Similarly, for the jth hidden neuron, it is associated with a decoupled weight vector w ⁱⁿ_j . The energy function of this decoupled weight vector w ⁱⁿ_j is given by

$$ \begin{aligned} E({\user2{w}}^{\rm in}_{j}) &= \sum_{\tau=1}^{t} \left[ \left[ {\user2{d}} (\tau) - {\user2{h}}({\user2{w}}, {\user2{x}} (\tau) ) \right]^T \left[ {\user2{d}} (\tau) - {\user2{h}}({\user2{w}}, {\user2{x}} (\tau) ) \right] + \alpha {{\user2{w}}^{\rm in}_{j}}^T {\user2{w}}^{\rm in}_{j} \right]\\ &\quad + \left[{\user2{w}}^{\rm in}_{j} - \hat{{\user2{w}}}^{\rm in}_{j} (0) \right]^T {{\user2{P}}^{\rm in}_j}^{-1} (0) \left[ {\user2{w}}^{\rm in}_{j} - \hat{{\user2{w}}}^{\rm in}_{j} (0) \right] . \end{aligned} $$

(34)

With the energy function, the recursive equations are given by

$$ {\user2{P}}^{{\rm in}*}_{j} (t-1) = \left[ {\user2{I}}_{(n_{\rm in}+1) \times (n_{\rm in}+1)} + \alpha {\user2{P}}^{\rm in}_{j}(t-1) \right]^{-1} {\user2{P}}^{\rm in}_{j}(t-1) $$

(35)

$$ {\user2{K}}^{\rm in}_{j}(t) = {\user2{P}}^{{\rm in}*}_{j} (t-1) {{\user2{H}}^{\rm {\rm in}}_{j}}^T (t) \left[ {\user2{I}}_{(n_{o}+1) \times (n_{o}+1)} + {\user2{H}}^{\rm in}_{j}(t) {\user2{P}}^{{\rm in}*}_{j} (t-1) {{\user2{H}}^{\rm in}_{j}}^T(t) \right]^{-1} $$

(36)

$$ {\user2{P}}^{\rm in}_{j} (t) = {\user2{P}}^{{\rm in}*}_{j}(t-1) - {\user2{K}}^{\rm in}_{j}(t) {\user2{H}}^{\rm in}_{j}(t) {\user2{P}}^{{\rm in}*}_{j}(t-1) $$

(37)

$$ \hat{{\user2{w}}}^{\rm in}_{j} (t) = \hat{{\user2{w}}}^{\rm in}_{j} (t-1) - \alpha {\user2{P}}^{\rm in}_{j} (t) \hat{{\user2{w}}}^{\rm in}_{j} (t-1) + {\user2{K}}^{\rm in}_{j}(t) \left[ {\user2{d}} (t) - {\user2{h}} \left( \hat{{\user2{w}}} (t-1), {\user2{x}}(t) \right) \right] , $$

(38)

where

$$ {\user2{H}}^{\rm in}_{j} (\tau) = \left[ \left. \frac{ \partial {\user2{h}} ({\user2{w}}, {\user2{x}} (\tau) ) }{\partial {\user2{w}}^{\rm in}_{j}} \right|_{{\user2{w}} = \hat{{\user2{w}}} (\tau-1)} \right]^T , $$

(39)

is the n _o×(n _in + 1) decoupled gradient matrix, K ⁱⁿ_j (t) is the (n _in + 1)×n _o decoupled Kalman gain, and P ⁱⁿ_j (t) is the (n _in + 1)×(n _in + 1) decoupled error covariance matrix.

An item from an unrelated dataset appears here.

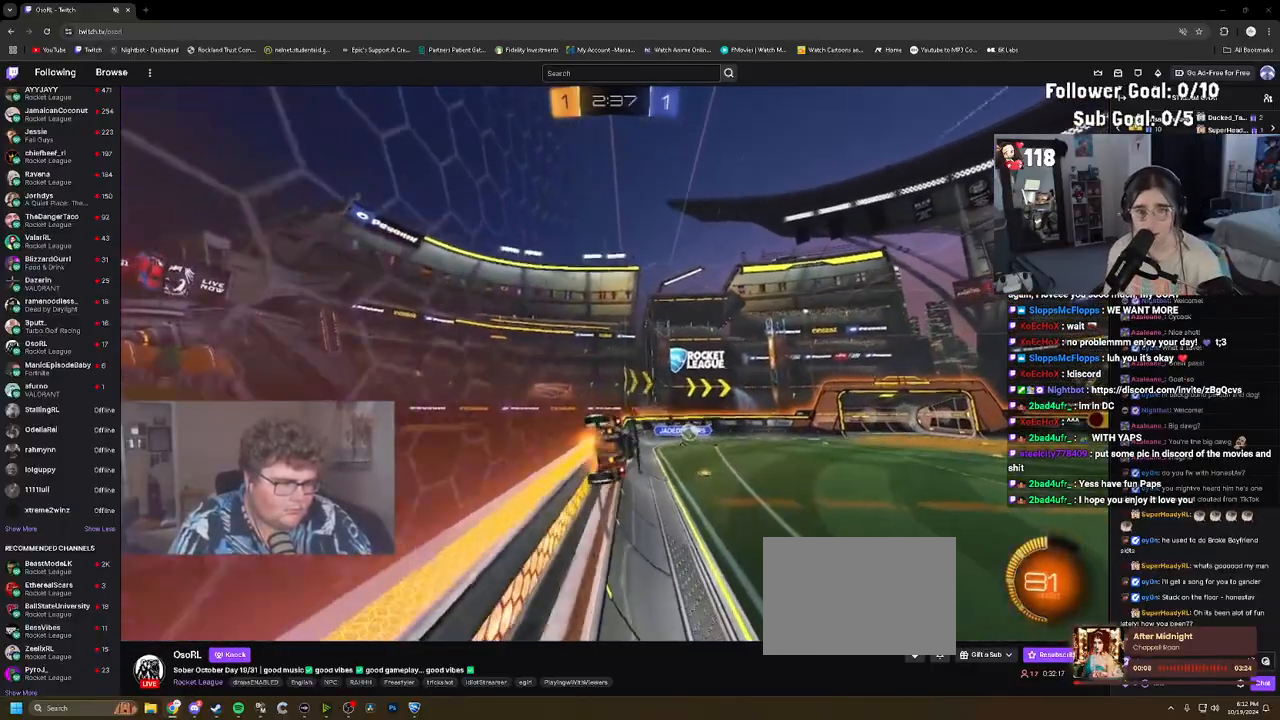
{"buttons": ["CROSS"], "left_stick": "down-left", "events": [[33, "CROSS", "up"], [167, "L1", "up"], [267, "left_stick", "center"], [483, "CROSS", "down"], [500, "left_stick", "down-left"]]}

The training process of the decoupled TWDRLS algorithm is as follows. We first train the output decoupled weight vectors w ^o_i ’s. Afterwards, we update the hidden decoupled weight vectors w ⁱⁿ_j ’s. At each training stage, only the concerned weight vector is updated and all other weights remain unchanged.

3.2 Complexity

In the global TWDRLS, the complexity mainly comes from computing the inverse of the M-dimensional matrix (I _M×M + αP(t − 1)). This complexity is equal to O(M ³). So, the computational complexity is equal to

$$ TCC_{\rm global} = O ( M^3) = O\left( \left( n_o (n_{{h}+1}) + n_{h}(n_{\rm in}+1) \right )^3 \right) . $$

Since the size of the matrix is M × M, the space complexity (storage requirement) is equal to

$$ TCS_{\rm global} = O (M^2) = O\left( \left( n_o (n_{{h}+1}) + n_{h}(n_{\rm in}+1) \right )^2 \right) . $$

From (29), for each output neuron, the computational cost of the decoupled TWDRLS algorithm mainly comes from the inversion of an (n _h + 1) × (n _h + 1) matrix. In this way, the computational complexity for each output neuron is O((n _h + 1)³) and the corresponding space complexity is equal to O((n _h + 1)²). From (35), for each hidden neuron, the computational cost of the decoupled TWDRLS algorithm mainly comes from the inversion of an (n _in + 1) × (n _in + 1) matrix. In this way, the computational complexity for each hidden neuron is O((n _in + 1)³) and the corresponding space complexity is equal to O((n _in + 1)²).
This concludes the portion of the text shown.